Achim Rollhäuser, le représentant pour la Grèce du département des croiseurs de la DSV, fait maintenant état d'une nouvelle tentative. Celle-ci a été considérablement allégée par rapport à la version de 2014. Le débat est ouvert :
La version 2014 de la loi prévoyait également de taxer les bateaux de moins de douze mètres. Il était alors question d'un forfait de 200 euros jusqu'à sept mètres, de 300 euros jusqu'à dix mètres et de 400 euros jusqu'à douze mètres. Les bateaux de location devaient certes bénéficier d'un rabais de 50 pour cent, mais étaient par ailleurs soumis à la taxe. La nouvelle réglementation coûterait beaucoup plus cher pour les bateaux de 15 mètres et plus, pour lesquels les prix ont doublé, voire triplé ou quadruplé.

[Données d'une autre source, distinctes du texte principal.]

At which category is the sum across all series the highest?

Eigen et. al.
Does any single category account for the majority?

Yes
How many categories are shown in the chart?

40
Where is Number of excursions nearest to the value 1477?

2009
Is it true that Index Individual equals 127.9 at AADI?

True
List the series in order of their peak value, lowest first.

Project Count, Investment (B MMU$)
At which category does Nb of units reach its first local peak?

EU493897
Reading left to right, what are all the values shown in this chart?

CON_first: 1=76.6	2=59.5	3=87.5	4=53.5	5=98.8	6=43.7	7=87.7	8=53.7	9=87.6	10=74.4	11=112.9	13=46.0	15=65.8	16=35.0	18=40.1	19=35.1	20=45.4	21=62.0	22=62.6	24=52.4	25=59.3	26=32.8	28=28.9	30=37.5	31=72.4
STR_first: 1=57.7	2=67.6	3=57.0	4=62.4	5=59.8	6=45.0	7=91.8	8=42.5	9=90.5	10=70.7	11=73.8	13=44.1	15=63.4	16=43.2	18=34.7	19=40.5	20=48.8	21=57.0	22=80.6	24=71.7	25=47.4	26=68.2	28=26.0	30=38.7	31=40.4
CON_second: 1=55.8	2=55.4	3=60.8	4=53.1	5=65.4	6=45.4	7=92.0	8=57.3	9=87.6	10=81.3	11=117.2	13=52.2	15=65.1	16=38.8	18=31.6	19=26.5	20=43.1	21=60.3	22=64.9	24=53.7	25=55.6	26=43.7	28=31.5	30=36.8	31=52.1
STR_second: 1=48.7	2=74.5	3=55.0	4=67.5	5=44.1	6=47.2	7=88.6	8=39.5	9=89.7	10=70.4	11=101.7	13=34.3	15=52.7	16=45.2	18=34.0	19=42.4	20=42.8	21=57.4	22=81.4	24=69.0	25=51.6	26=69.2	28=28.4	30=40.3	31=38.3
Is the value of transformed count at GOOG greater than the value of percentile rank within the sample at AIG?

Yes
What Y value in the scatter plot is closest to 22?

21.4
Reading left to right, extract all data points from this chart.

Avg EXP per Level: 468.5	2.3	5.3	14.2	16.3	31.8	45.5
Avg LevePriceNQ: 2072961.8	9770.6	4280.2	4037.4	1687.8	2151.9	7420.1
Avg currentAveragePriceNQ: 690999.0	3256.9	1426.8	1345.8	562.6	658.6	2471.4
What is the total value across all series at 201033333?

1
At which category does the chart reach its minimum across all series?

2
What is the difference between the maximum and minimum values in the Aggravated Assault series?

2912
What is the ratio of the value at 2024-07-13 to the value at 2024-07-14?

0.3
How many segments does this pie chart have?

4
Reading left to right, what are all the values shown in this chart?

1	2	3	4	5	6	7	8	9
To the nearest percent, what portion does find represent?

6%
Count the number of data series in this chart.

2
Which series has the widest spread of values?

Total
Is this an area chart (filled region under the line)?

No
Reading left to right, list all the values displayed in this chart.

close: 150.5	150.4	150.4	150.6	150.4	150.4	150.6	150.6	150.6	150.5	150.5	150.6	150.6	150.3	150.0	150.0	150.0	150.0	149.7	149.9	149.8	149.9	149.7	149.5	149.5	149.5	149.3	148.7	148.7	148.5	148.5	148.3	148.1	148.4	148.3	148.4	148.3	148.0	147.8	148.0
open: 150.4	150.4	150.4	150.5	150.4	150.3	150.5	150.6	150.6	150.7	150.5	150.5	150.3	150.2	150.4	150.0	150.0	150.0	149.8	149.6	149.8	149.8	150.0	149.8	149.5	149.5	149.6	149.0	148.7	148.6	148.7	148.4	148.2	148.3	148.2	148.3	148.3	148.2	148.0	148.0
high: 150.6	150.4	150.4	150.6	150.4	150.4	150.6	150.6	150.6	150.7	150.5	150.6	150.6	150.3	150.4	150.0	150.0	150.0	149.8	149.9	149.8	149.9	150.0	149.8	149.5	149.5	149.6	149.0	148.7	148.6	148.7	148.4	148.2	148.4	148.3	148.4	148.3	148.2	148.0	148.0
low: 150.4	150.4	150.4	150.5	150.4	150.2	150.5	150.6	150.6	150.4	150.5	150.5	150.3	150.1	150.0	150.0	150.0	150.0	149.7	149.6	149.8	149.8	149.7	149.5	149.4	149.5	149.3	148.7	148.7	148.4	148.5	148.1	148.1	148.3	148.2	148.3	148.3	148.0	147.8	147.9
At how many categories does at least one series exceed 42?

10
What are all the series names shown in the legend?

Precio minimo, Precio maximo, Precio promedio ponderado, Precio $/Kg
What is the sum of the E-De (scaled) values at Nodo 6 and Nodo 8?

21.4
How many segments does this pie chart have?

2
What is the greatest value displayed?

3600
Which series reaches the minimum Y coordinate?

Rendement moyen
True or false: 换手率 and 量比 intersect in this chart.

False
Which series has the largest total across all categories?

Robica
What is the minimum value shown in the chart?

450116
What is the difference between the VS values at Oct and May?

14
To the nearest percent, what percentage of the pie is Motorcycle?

Mais la grande question est de savoir si la taxe, si elle est adoptée telle quelle, sera appliquée. Selon le représentant de KA, Rollhäuser, l'association des marinas et l'association des propriétaires de bateaux privés s'opposent déjà à la nouvelle réglementation. Selon les estimations des initiés grecs, les discussions devraient toutefois être terminées d'ici la fin de l'année. L'astuce habituelle de la bureaucratie grecque est qu'une loi est certes votée et mise en vigueur, mais que le décret d'application pour les autorités exécutives n'est ensuite pas publié. Il reste donc à voir si celui-ci verra effectivement le jour en 2017.
Cette nouvelle initiative est d'autant plus surprenante qu'après l'expérience de la taxe sur les bateaux en Italie il y a quelques années, il est certain que celle-ci entraînera un recul massif des exploitants de ports et des entreprises de services. A l'époque, selon les estimations de l'association professionnelle Asso Marinas, plus de 20.000 bateaux de plaisance avaient quitté l'Italie, avaient été mis hors service ou vendus à l'étranger après la perception de la taxe. Après l'effondrement du secteur, l'État a rapidement supprimé la taxe. L'examen des nombreuses clauses d'exception de la solution grecque rend également une mise en œuvre simple et efficace plutôt difficile.
En revanche, les taxes territoriales, comme le transitlog croate, qui doivent être payées par chaque équipage de bateau/charter en fonction de la taille du bateau, sont considérées comme nettement plus praticables, mais sont nettement moins élevées, de l'ordre de 10 % du plan grec.